[Chart interpretation exercises]
━━━━━━━━━━━━━━━━

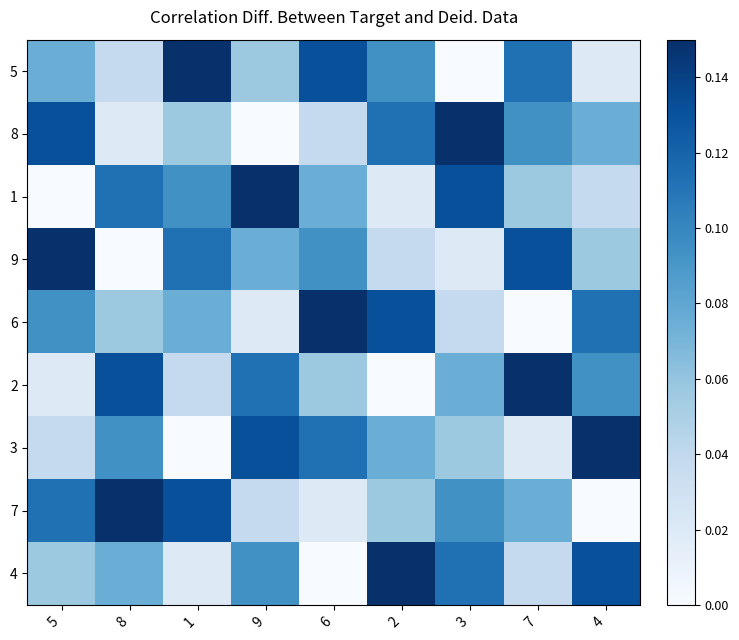

What is the total value across all series at 3?

0.7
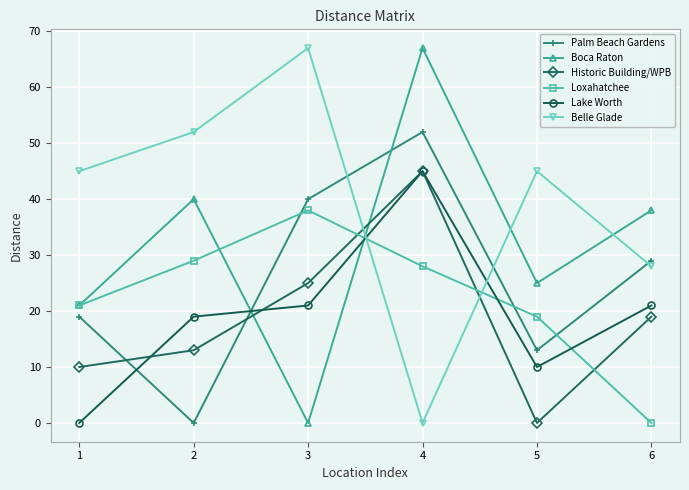

What is the value of the Palm Beach Gardens point at the 1st from the left?

19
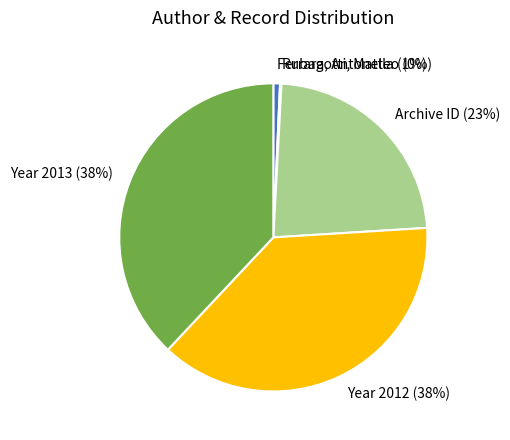

To the nearest percent, what is the difference between the largest and smallest slice percentages?

38%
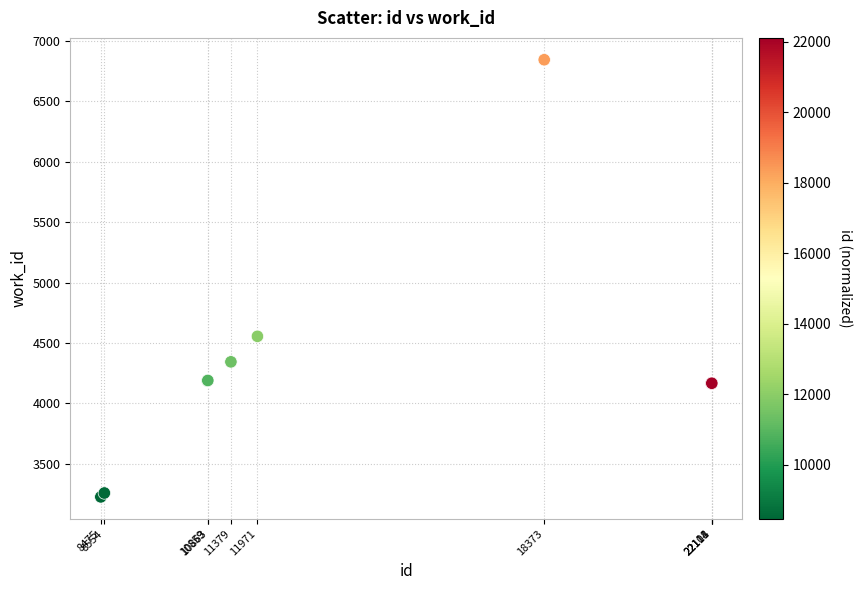

What Y value in the scatter plot is closest to 5035?

4555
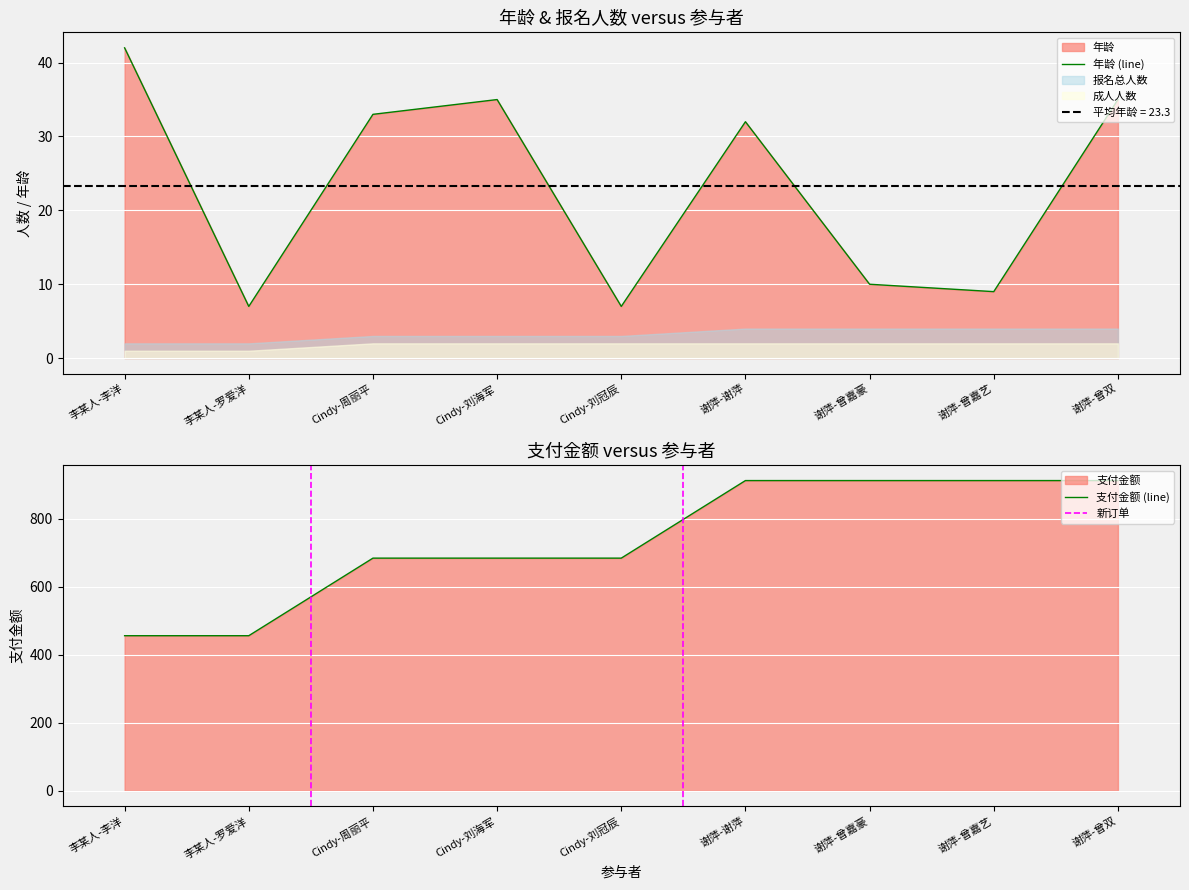

The value of 报名总人数 at 谢萍-谢萍 is 912. True or false?

True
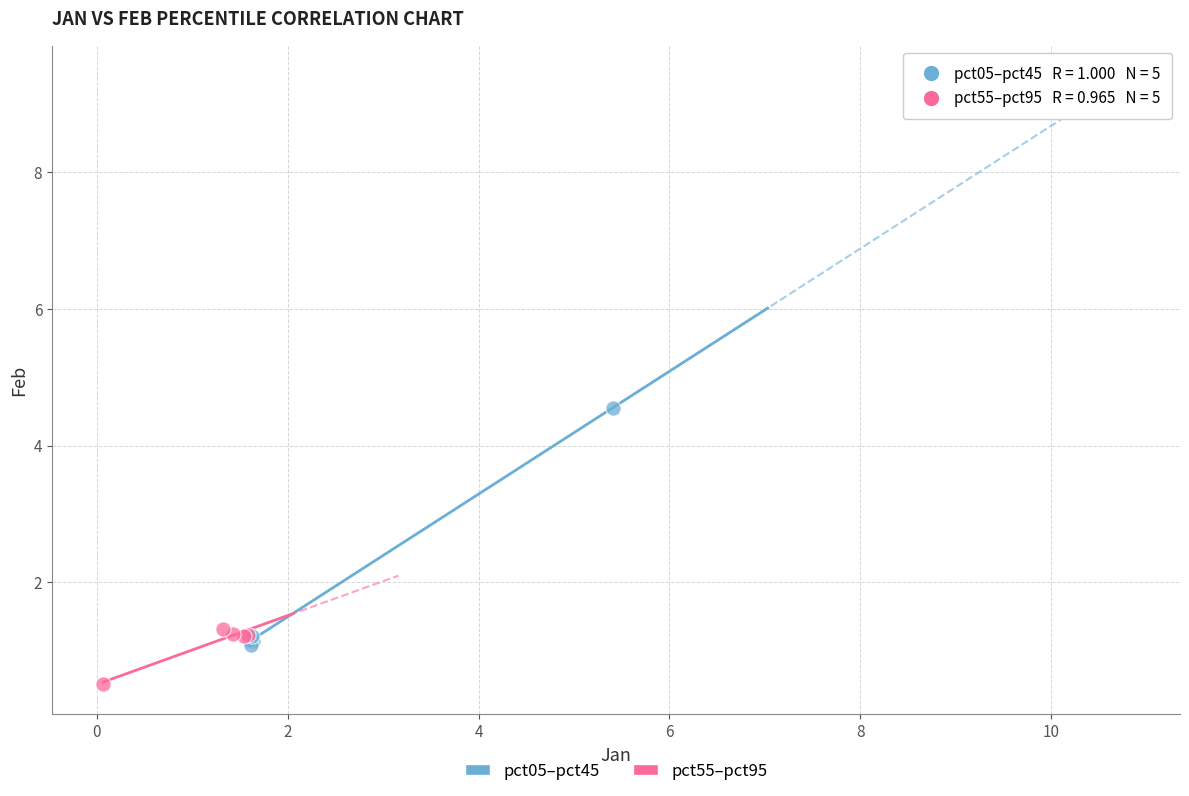

Which series reaches the maximum Y coordinate?

pct05–pct45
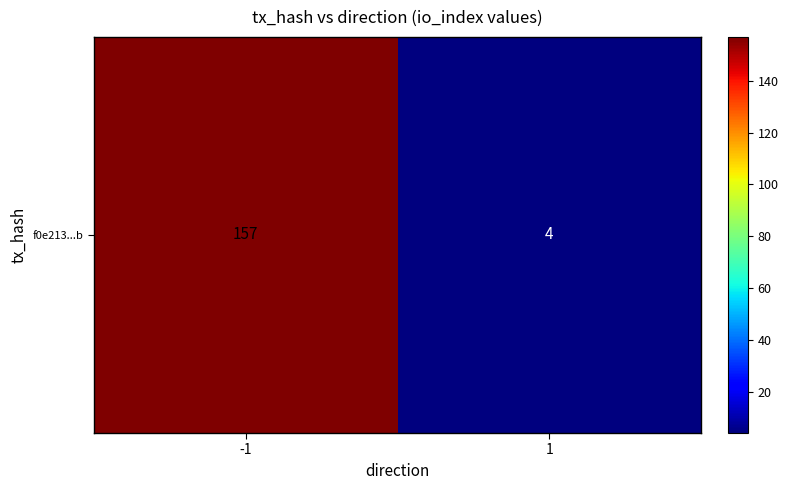

Reading left to right, list all the values displayed in this chart.

157	4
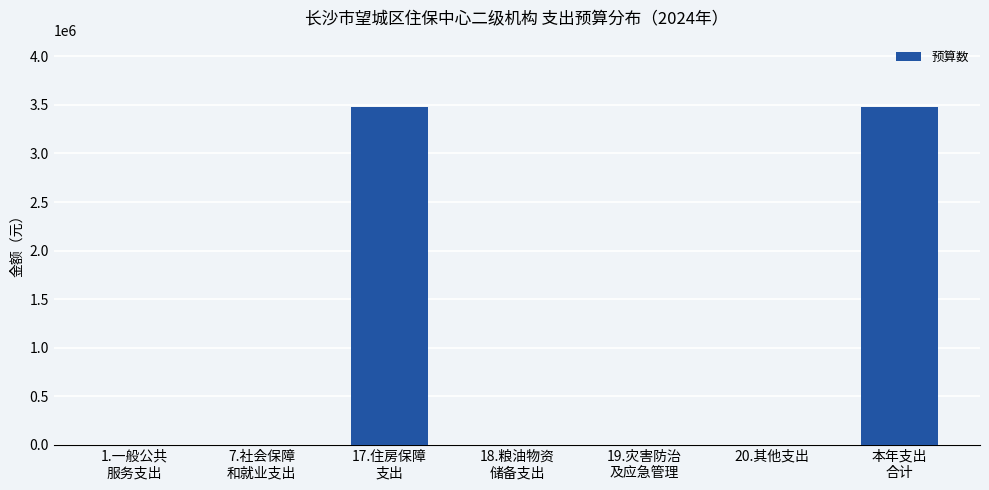

Are the bars grouped side by side (vs. stacked)?

No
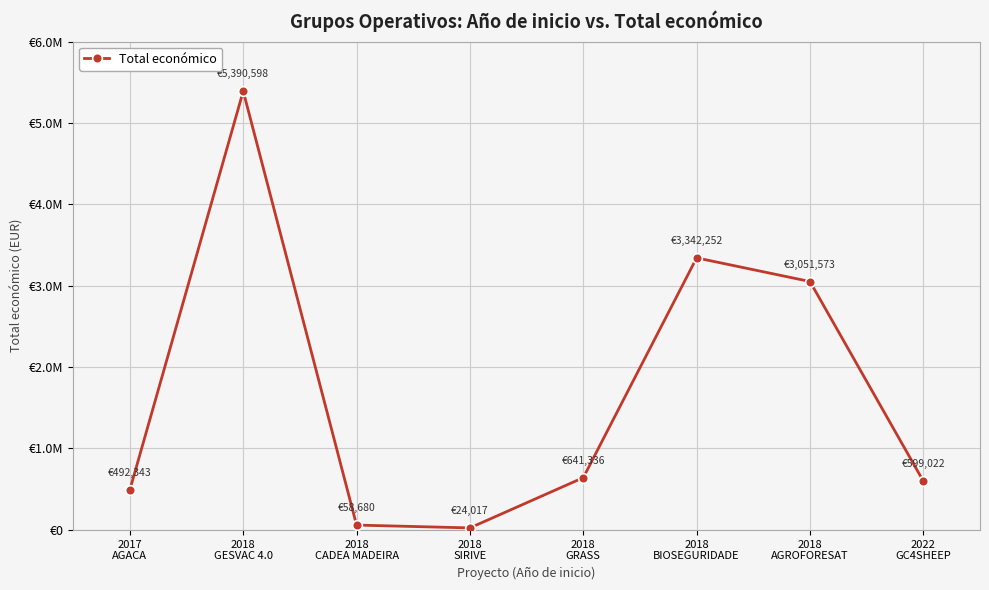

What is the change in value from 2017
AGACA to 2018
GESVAC 4.0?

+4898255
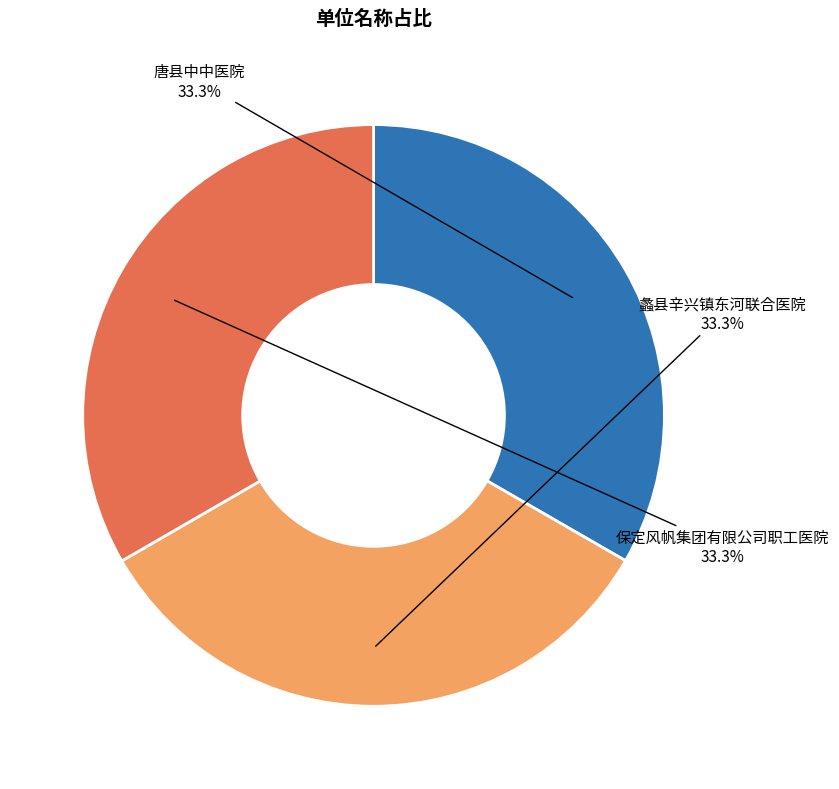

Does any single category account for the majority?

No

━━━━━━━━━━━━━━━━

Return the lines running from the one containing "Are the bars" through the end of the lines, both included, leaving out the pictures.

Are the bars grouped side by side (vs. stacked)?

No

What is the change in value from 2017
AGACA to 2018
GESVAC 4.0?

+4898255

Does any single category account for the majority?

No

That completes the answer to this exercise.